▶ _Directive_
Each line of the records below that holds "Status" should be copied out.

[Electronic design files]
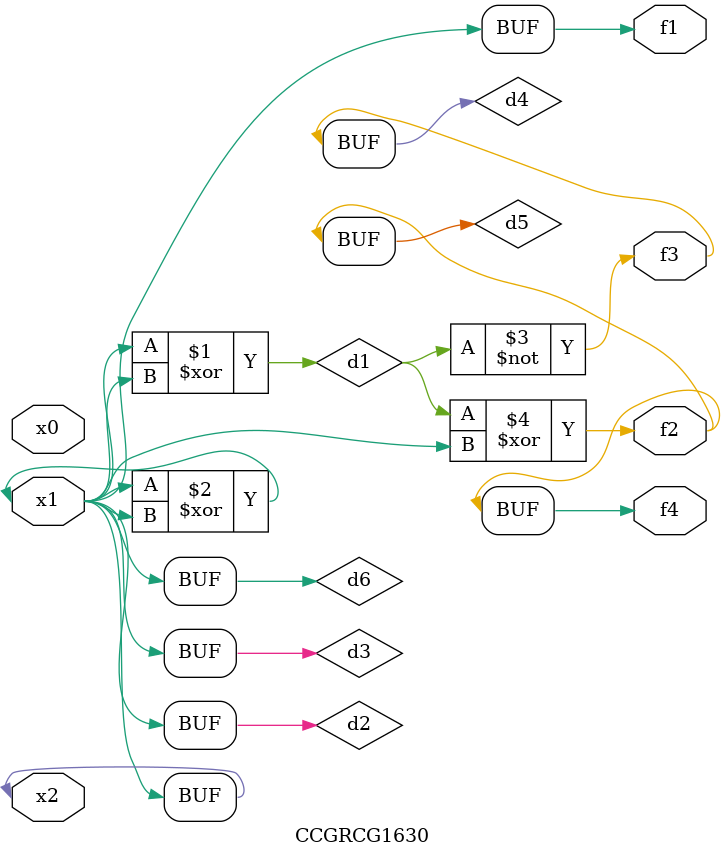
<source format=v>
module CCGRCG1630(
	input x0, x1, x2,
	output f1, f2, f3, f4
);

	wire d1, d2, d3, d4, d5, d6;

	xor (d1, x1, x2);
	buf (d2, x1, x2);
	xor (d3, x1, x2);
	nor (d4, d1);
	xor (d5, d1, d2);
	buf (d6, d2, d3);
	assign f1 = d6;
	assign f2 = d5;
	assign f3 = d4;
	assign f4 = d5;
endmodule

</source>
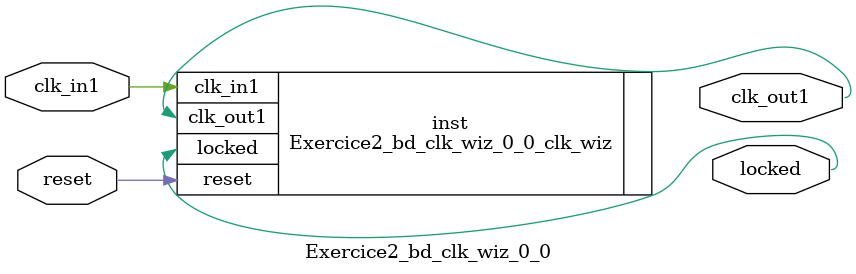
<source format=v>


`timescale 1ps/1ps

(* CORE_GENERATION_INFO = "Exercice2_bd_clk_wiz_0_0,clk_wiz_v6_0_6_0_0,{component_name=Exercice2_bd_clk_wiz_0_0,use_phase_alignment=true,use_min_o_jitter=false,use_max_i_jitter=false,use_dyn_phase_shift=false,use_inclk_switchover=false,use_dyn_reconfig=false,enable_axi=0,feedback_source=FDBK_AUTO,PRIMITIVE=MMCM,num_out_clk=1,clkin1_period=8.000,clkin2_period=10.000,use_power_down=false,use_reset=true,use_locked=true,use_inclk_stopped=false,feedback_type=SINGLE,CLOCK_MGR_TYPE=NA,manual_override=false}" *)

module Exercice2_bd_clk_wiz_0_0 
 (
  // Clock out ports
  output        clk_out1,
  // Status and control signals
  input         reset,
  output        locked,
 // Clock in ports
  input         clk_in1
 );

  Exercice2_bd_clk_wiz_0_0_clk_wiz inst
  (
  // Clock out ports  
  .clk_out1(clk_out1),
  // Status and control signals               
  .reset(reset), 
  .locked(locked),
 // Clock in ports
  .clk_in1(clk_in1)
  );

endmodule

</source>
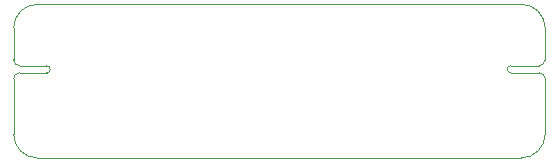
<source format=gbr>
%TF.GenerationSoftware,KiCad,Pcbnew,7.0.9*%
%TF.CreationDate,2024-06-23T02:13:20+02:00*%
%TF.ProjectId,board,626f6172-642e-46b6-9963-61645f706362,rev?*%
%TF.SameCoordinates,Original*%
%TF.FileFunction,Profile,NP*%
%FSLAX46Y46*%
G04 Gerber Fmt 4.6, Leading zero omitted, Abs format (unit mm)*
G04 Created by KiCad (PCBNEW 7.0.9) date 2024-06-23 02:13:20*
%MOMM*%
%LPD*%
G01*
G04 APERTURE LIST*
%TA.AperFunction,Profile*%
%ADD10C,0.050000*%
%TD*%
G04 APERTURE END LIST*
D10*
X142000000Y-90000000D02*
X183000000Y-90000000D01*
X183000000Y-103000000D02*
G75*
G03*
X185000000Y-101000000I0J2000000D01*
G01*
X183000000Y-103000000D02*
X142000000Y-103000000D01*
X185000000Y-92000000D02*
G75*
G03*
X183000000Y-90000000I-2000000J0D01*
G01*
X140000000Y-101000000D02*
G75*
G03*
X142000000Y-103000000I2000000J0D01*
G01*
X185000000Y-92500000D02*
X185000000Y-92000000D01*
X140000000Y-92500000D02*
X140000000Y-92000000D01*
X140000000Y-101000000D02*
X140000000Y-100500000D01*
X142000000Y-90000000D02*
G75*
G03*
X140000000Y-92000000I0J-2000000D01*
G01*
X185000000Y-101000000D02*
X185000000Y-100500000D01*
%TO.C,J1*%
X185000000Y-92500000D02*
X185000000Y-94700000D01*
X184500000Y-95200000D02*
X182100000Y-95200000D01*
X182100000Y-95800000D02*
X184500000Y-95800000D01*
X185000000Y-96300000D02*
X185000000Y-100500000D01*
X184500000Y-95200000D02*
G75*
G03*
X185000000Y-94700000I-1J500001D01*
G01*
X185000000Y-96300000D02*
G75*
G03*
X184500000Y-95800000I-500001J-1D01*
G01*
X182100000Y-95200000D02*
G75*
G03*
X182100000Y-95800000I0J-300000D01*
G01*
%TO.C,J2*%
X140000000Y-92500000D02*
X140000000Y-94700000D01*
X142800000Y-95200000D02*
X140500000Y-95200000D01*
X140500000Y-95800000D02*
X142800000Y-95800000D01*
X140000000Y-96300000D02*
X140000000Y-100500000D01*
X142800000Y-95800000D02*
G75*
G03*
X142800000Y-95200000I0J300000D01*
G01*
X140000000Y-94700000D02*
G75*
G03*
X140500000Y-95200000I500001J1D01*
G01*
X140500000Y-95800000D02*
G75*
G03*
X140000000Y-96300000I1J-500001D01*
G01*
%TD*%
M02*

</source>
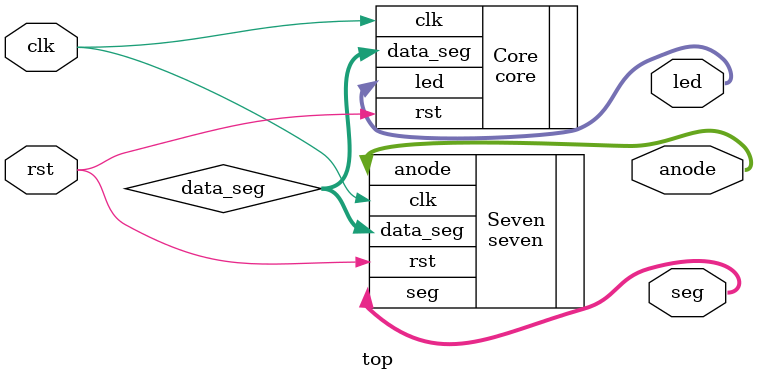
<source format=sv>
module top(
   clk,
   rst,
   led,
   anode,
   seg
);

   input wire clk, rst;
   output wire [15:0] led;
   output logic [3:0] anode;     // wire
   output logic [6:0] seg;       // wire

   wire [15:0] data_seg;

   // RISC-V core
   // input: clk, rst
   // output: led, data_seg
   core Core (
      .clk(clk),
      .rst(rst),

      .led(led),
      .data_seg(data_seg)
   );

   // Dynamic display of 7 seg led
   // input: clk, rst, data_seg
   // output: anode, seg
   seven Seven (
      .clk(clk),
      .rst(rst),

      .data_seg(data_seg),
      .anode(anode),
      .seg(seg)
   );

endmodule
</source>
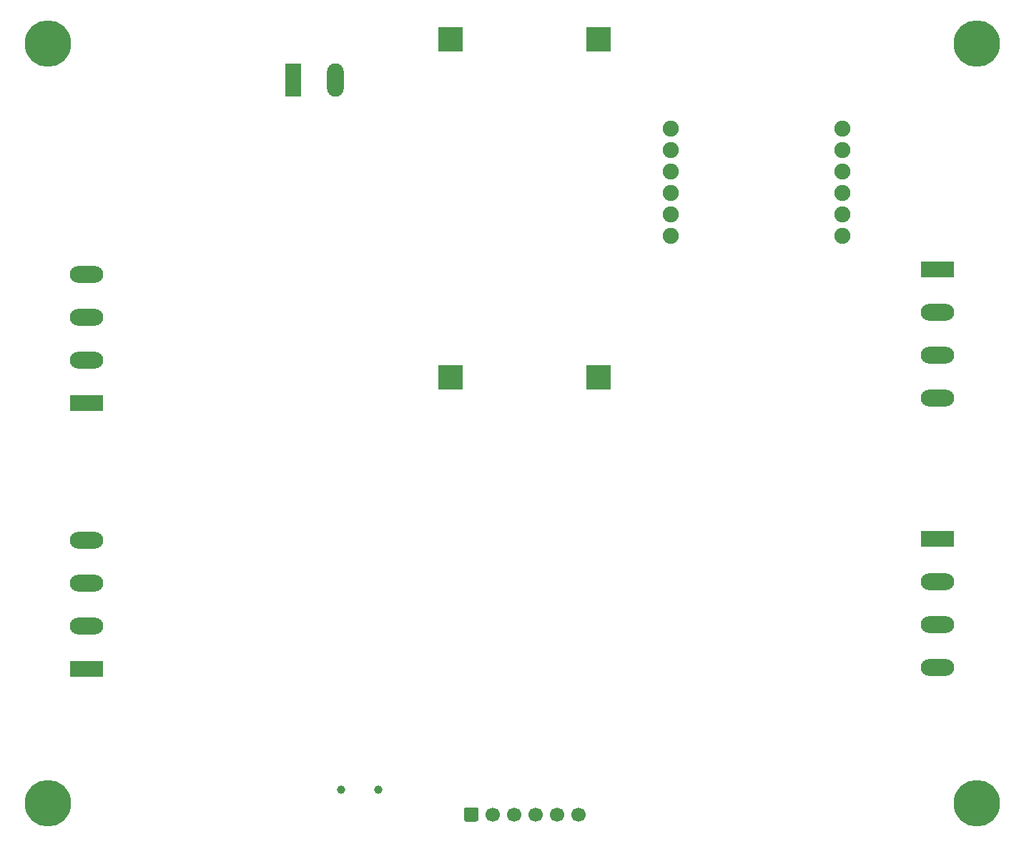
<source format=gbr>
%TF.GenerationSoftware,KiCad,Pcbnew,(5.1.9)-1*%
%TF.CreationDate,2021-03-09T23:57:27+01:00*%
%TF.ProjectId,IO_LINK,494f5f4c-494e-44b2-9e6b-696361645f70,rev?*%
%TF.SameCoordinates,Original*%
%TF.FileFunction,Soldermask,Bot*%
%TF.FilePolarity,Negative*%
%FSLAX46Y46*%
G04 Gerber Fmt 4.6, Leading zero omitted, Abs format (unit mm)*
G04 Created by KiCad (PCBNEW (5.1.9)-1) date 2021-03-09 23:57:27*
%MOMM*%
%LPD*%
G01*
G04 APERTURE LIST*
%ADD10C,1.900000*%
%ADD11O,1.980000X3.960000*%
%ADD12R,1.980000X3.960000*%
%ADD13R,3.960000X1.980000*%
%ADD14O,3.960000X1.980000*%
%ADD15C,1.700000*%
%ADD16C,1.000000*%
%ADD17R,3.000000X3.000000*%
%ADD18C,5.500000*%
%ADD19C,3.600000*%
G04 APERTURE END LIST*
D10*
%TO.C,M1*%
X149110000Y-77843500D03*
X149110000Y-75303500D03*
X149110000Y-72763500D03*
X149110000Y-67683500D03*
X149110000Y-70223500D03*
X149110000Y-65143500D03*
X128790000Y-65143500D03*
X128790000Y-67683500D03*
X128790000Y-70223500D03*
X128790000Y-72763500D03*
X128790000Y-75303500D03*
X128790000Y-77843500D03*
%TD*%
D11*
%TO.C,J1*%
X89056000Y-59358600D03*
D12*
X84056000Y-59358600D03*
%TD*%
D13*
%TO.C,J7*%
X160360660Y-113724880D03*
D14*
X160360660Y-118804880D03*
X160360660Y-123884880D03*
X160360660Y-128964880D03*
%TD*%
D13*
%TO.C,J6*%
X160366020Y-81813240D03*
D14*
X160366020Y-86893240D03*
X160366020Y-91973240D03*
X160366020Y-97053240D03*
%TD*%
D15*
%TO.C,J3*%
X117848500Y-146356700D03*
X115308500Y-146356700D03*
X112768500Y-146356700D03*
X110228500Y-146356700D03*
X107688500Y-146356700D03*
G36*
G01*
X105748500Y-147206700D02*
X104548500Y-147206700D01*
G75*
G02*
X104298500Y-146956700I0J250000D01*
G01*
X104298500Y-145756700D01*
G75*
G02*
X104548500Y-145506700I250000J0D01*
G01*
X105748500Y-145506700D01*
G75*
G02*
X105998500Y-145756700I0J-250000D01*
G01*
X105998500Y-146956700D01*
G75*
G02*
X105748500Y-147206700I-250000J0D01*
G01*
G37*
%TD*%
D14*
%TO.C,J5*%
X59634000Y-113893100D03*
X59634000Y-118973100D03*
X59634000Y-124053100D03*
D13*
X59634000Y-129133100D03*
%TD*%
D14*
%TO.C,J4*%
X59634000Y-82393100D03*
X59634000Y-87473100D03*
X59634000Y-92553100D03*
D13*
X59634000Y-97633100D03*
%TD*%
D16*
%TO.C,J2*%
X89773400Y-143396000D03*
X94173400Y-143396000D03*
%TD*%
D17*
%TO.C,M2*%
X102692300Y-54534100D03*
X120192300Y-94534100D03*
X102692300Y-94534100D03*
X120192300Y-54534100D03*
%TD*%
D18*
%TO.C,H1*%
X55000000Y-55000000D03*
D19*
X55000000Y-55000000D03*
%TD*%
%TO.C,H2*%
X55000000Y-145000000D03*
D18*
X55000000Y-145000000D03*
%TD*%
D19*
%TO.C,H3*%
X165000000Y-55000000D03*
D18*
X165000000Y-55000000D03*
%TD*%
%TO.C,H4*%
X165000000Y-145000000D03*
D19*
X165000000Y-145000000D03*
%TD*%
M02*

</source>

▶ _Reply to the exercise_
  // Status and control signals
  // Status and control signals               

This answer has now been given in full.